Göğüs Hastalıkları uzmanı Dr. Pınar T., Kovid-19 teşhisi konduğu süreci anlatırken “Sabah doktor olarak girdiğim hastanede yatan bir hastaya dönüşmüştüm” sözleriyle ifade etti. Doktor Pınar T., bir eşya parçası gibi odaya oturtulduğunu söyledi:

“Küçük, birkaç parça eşyanın olduğu bir odaya oturttular. Bir tek kızım geliyordu aklıma. ‘Daha çok küçük diyorum’, ağlıyordum. Arkadaşlarım kapıdan teskin etmeye çalışıyorlardı. Sonra ‘Seni yatıralım’ dedi biri. Ne tuhaf, sabah doktor olarak girdiğim hastanede yatan bir hastaya dönüşmüştüm. Hepimiz her şeyi biliyorduk ama konuşulmayan bir tiyatroda gibi pandomim yapıyorduk sanki. Hepimiz iyi olduğuma inanmak istiyorduk. Kızımla konuşurken toparlanıyordum. En çok da o iyi sansın beni istiyordum. Sonrasında tekrar yatağa bırakıyordum kendimi. Kendime yabancılaşmış gibiydim.

‘Ben hasta ettim’

Koku duyum yoktu, tat alamıyordum. Bir eşya gibi yatıyordum boylu boyunca. Doktor arkadaşım arayıp kızımın da pozitif olduğunu söyledi. Kendimi o kadar kötü hissettim ki, ‘Onu da ben hasta ettim’ diye ağlamaya başladım. Yanında da değildim. Telefonda cıvıldayan sesini duyana kadar zindanda gibiydim.
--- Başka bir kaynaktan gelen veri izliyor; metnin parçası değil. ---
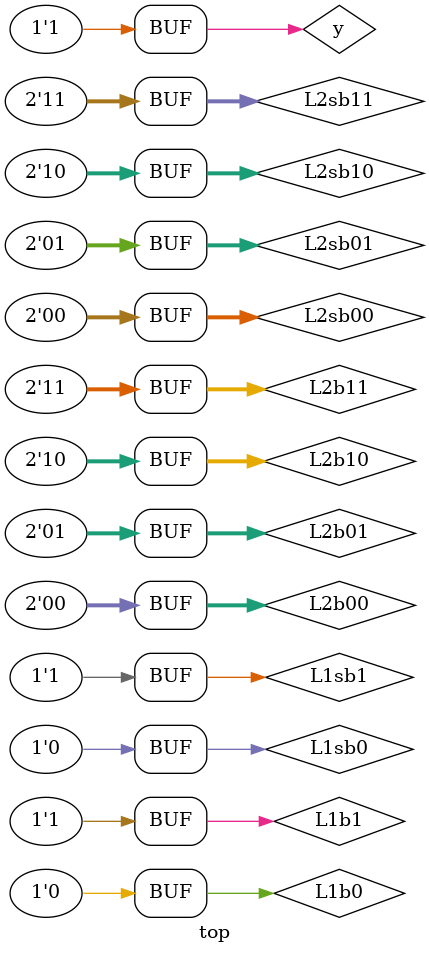
<source format=sv>
module top;
    logic L1b0 = 0;
    logic L1b1 = 1;

    logic signed L1sb0 = 0;
    logic signed L1sb1 = 1;

    logic [1:0] L2b00 = 0;
    logic [1:0] L2b01 = 1;
    logic [1:0] L2b10 = 2;
    logic [1:0] L2b11 = 3;

    logic signed [1:0] L2sb00 = 0;
    logic signed [1:0] L2sb01 = 1;
    logic signed [1:0] L2sb10 = 2;
    logic signed [1:0] L2sb11 = 3;

    logic y = 1;

    always @* begin

        assert (1'(L1b0  ) == 1'b0);
        assert (1'(L1b1  ) == 1'b1);
        assert (1'(L1sb0 ) == 1'b0);
        assert (1'(L1sb1 ) == 1'b1);
        assert (1'(L2b00 ) == 1'b0);
        assert (1'(L2b01 ) == 1'b1);
        assert (1'(L2b10 ) == 1'b0);
        assert (1'(L2b11 ) == 1'b1);
        assert (1'(L2sb00) == 1'b0);
        assert (1'(L2sb01) == 1'b1);
        assert (1'(L2sb10) == 1'b0);
        assert (1'(L2sb11) == 1'b1);

        assert (2'(L1b0  ) == 2'b00);
        assert (2'(L1b1  ) == 2'b01);
        assert (2'(L1sb0 ) == 2'b00);
        assert (2'(L1sb1 ) == 2'b11);
        assert (2'(L2b00 ) == 2'b00);
        assert (2'(L2b01 ) == 2'b01);
        assert (2'(L2b10 ) == 2'b10);
        assert (2'(L2b11 ) == 2'b11);
        assert (2'(L2sb00) == 2'b00);
        assert (2'(L2sb01) == 2'b01);
        assert (2'(L2sb10) == 2'b10);
        assert (2'(L2sb11) == 2'b11);

        assert (3'(L1b0  ) == 3'b000);
        assert (3'(L1b1  ) == 3'b001);
        assert (3'(L1sb0 ) == 3'b000);
        assert (3'(L1sb1 ) == 3'b111);
        assert (3'(L2b00 ) == 3'b000);
        assert (3'(L2b01 ) == 3'b001);
        assert (3'(L2b10 ) == 3'b010);
        assert (3'(L2b11 ) == 3'b011);
        assert (3'(L2sb00) == 3'b000);
        assert (3'(L2sb01) == 3'b001);
        assert (3'(L2sb10) == 3'b110);
        assert (3'(L2sb11) == 3'b111);

        assert (3'(L1b0   | '1) == 3'b111);
        assert (3'(L1b1   | '1) == 3'b111);
        assert (3'(L1sb0  | '1) == 3'b111);
        assert (3'(L1sb1  | '1) == 3'b111);
        assert (3'(L2b00  | '1) == 3'b111);
        assert (3'(L2b01  | '1) == 3'b111);
        assert (3'(L2b10  | '1) == 3'b111);
        assert (3'(L2b11  | '1) == 3'b111);
        assert (3'(L2sb00 | '1) == 3'b111);
        assert (3'(L2sb01 | '1) == 3'b111);
        assert (3'(L2sb10 | '1) == 3'b111);
        assert (3'(L2sb11 | '1) == 3'b111);

        assert (3'(L1b0   | '0) == 3'b000);
        assert (3'(L1b1   | '0) == 3'b001);
        assert (3'(L1sb0  | '0) == 3'b000);
        assert (3'(L1sb1  | '0) == 3'b001);
        assert (3'(L2b00  | '0) == 3'b000);
        assert (3'(L2b01  | '0) == 3'b001);
        assert (3'(L2b10  | '0) == 3'b010);
        assert (3'(L2b11  | '0) == 3'b011);
        assert (3'(L2sb00 | '0) == 3'b000);
        assert (3'(L2sb01 | '0) == 3'b001);
        assert (3'(L2sb10 | '0) == 3'b010);
        assert (3'(L2sb11 | '0) == 3'b011);

        assert (3'(y ? L1b0   : '1) == 3'b000);
        assert (3'(y ? L1b1   : '1) == 3'b001);
        assert (3'(y ? L1sb0  : '1) == 3'b000);
        assert (3'(y ? L1sb1  : '1) == 3'b001);
        assert (3'(y ? L2b00  : '1) == 3'b000);
        assert (3'(y ? L2b01  : '1) == 3'b001);
        assert (3'(y ? L2b10  : '1) == 3'b010);
        assert (3'(y ? L2b11  : '1) == 3'b011);
        assert (3'(y ? L2sb00 : '1) == 3'b000);
        assert (3'(y ? L2sb01 : '1) == 3'b001);
        assert (3'(y ? L2sb10 : '1) == 3'b010);
        assert (3'(y ? L2sb11 : '1) == 3'b011);

        assert (3'(y ? L1b0   : '0) == 3'b000);
        assert (3'(y ? L1b1   : '0) == 3'b001);
        assert (3'(y ? L1sb0  : '0) == 3'b000);
        assert (3'(y ? L1sb1  : '0) == 3'b001);
        assert (3'(y ? L2b00  : '0) == 3'b000);
        assert (3'(y ? L2b01  : '0) == 3'b001);
        assert (3'(y ? L2b10  : '0) == 3'b010);
        assert (3'(y ? L2b11  : '0) == 3'b011);
        assert (3'(y ? L2sb00 : '0) == 3'b000);
        assert (3'(y ? L2sb01 : '0) == 3'b001);
        assert (3'(y ? L2sb10 : '0) == 3'b010);
        assert (3'(y ? L2sb11 : '0) == 3'b011);

        assert (3'(y ? L1b0   : 1'sb0) == 3'b000);
        assert (3'(y ? L1b1   : 1'sb0) == 3'b001);
        assert (3'(y ? L1sb0  : 1'sb0) == 3'b000);
        assert (3'(y ? L1sb1  : 1'sb0) == 3'b111);
        assert (3'(y ? L2b00  : 1'sb0) == 3'b000);
        assert (3'(y ? L2b01  : 1'sb0) == 3'b001);
        assert (3'(y ? L2b10  : 1'sb0) == 3'b010);
        assert (3'(y ? L2b11  : 1'sb0) == 3'b011);
        assert (3'(y ? L2sb00 : 1'sb0) == 3'b000);
        assert (3'(y ? L2sb01 : 1'sb0) == 3'b001);
        assert (3'(y ? L2sb10 : 1'sb0) == 3'b110);
        assert (3'(y ? L2sb11 : 1'sb0) == 3'b111);

        assert (3'(y ? L1b0   : 1'sb1) == 3'b000);
        assert (3'(y ? L1b1   : 1'sb1) == 3'b001);
        assert (3'(y ? L1sb0  : 1'sb1) == 3'b000);
        assert (3'(y ? L1sb1  : 1'sb1) == 3'b111);
        assert (3'(y ? L2b00  : 1'sb1) == 3'b000);
        assert (3'(y ? L2b01  : 1'sb1) == 3'b001);
        assert (3'(y ? L2b10  : 1'sb1) == 3'b010);
        assert (3'(y ? L2b11  : 1'sb1) == 3'b011);
        assert (3'(y ? L2sb00 : 1'sb1) == 3'b000);
        assert (3'(y ? L2sb01 : 1'sb1) == 3'b001);
        assert (3'(y ? L2sb10 : 1'sb1) == 3'b110);
        assert (3'(y ? L2sb11 : 1'sb1) == 3'b111);

    end
endmodule

</source>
Gözlerimi kapadığımda hayal bile kuramıyordum. Ne olacak diye düşünmekten iyice yorgun düşüyordum. Kızım kızım diye içimi çekerek ağlıyordum. Kızım kısa sürede babasının yanında iyileşti. Ben de bir ayın sonunda daha iyi hissediyordum. Tekrar şifa dağıtmak için hastaneye dönme vaktiydi. Şimdi de bana ihtiyaç duyan insanlar vardı ve onlar için orada olmalıydım. Tıpkı bir zaman önce benim için orda var olanlar gibi. Şimdi geriye dönüp baktığımda Ankara Tıp’ı kazandığım günü, bitirdiğim günü yeniden anımsıyorum. İyilik yapan, hayatı savunan tarafta olduğum için mutluyum. Bu süreçte çok büyük bir ailenin parçası olduğumu hissetmek bana güç verdi. Bu mücadelede yaşamını kaybedenleri saygıyla anıyorum. Onların meşalesini yanık tutmak boynumuzun borcu olsun.”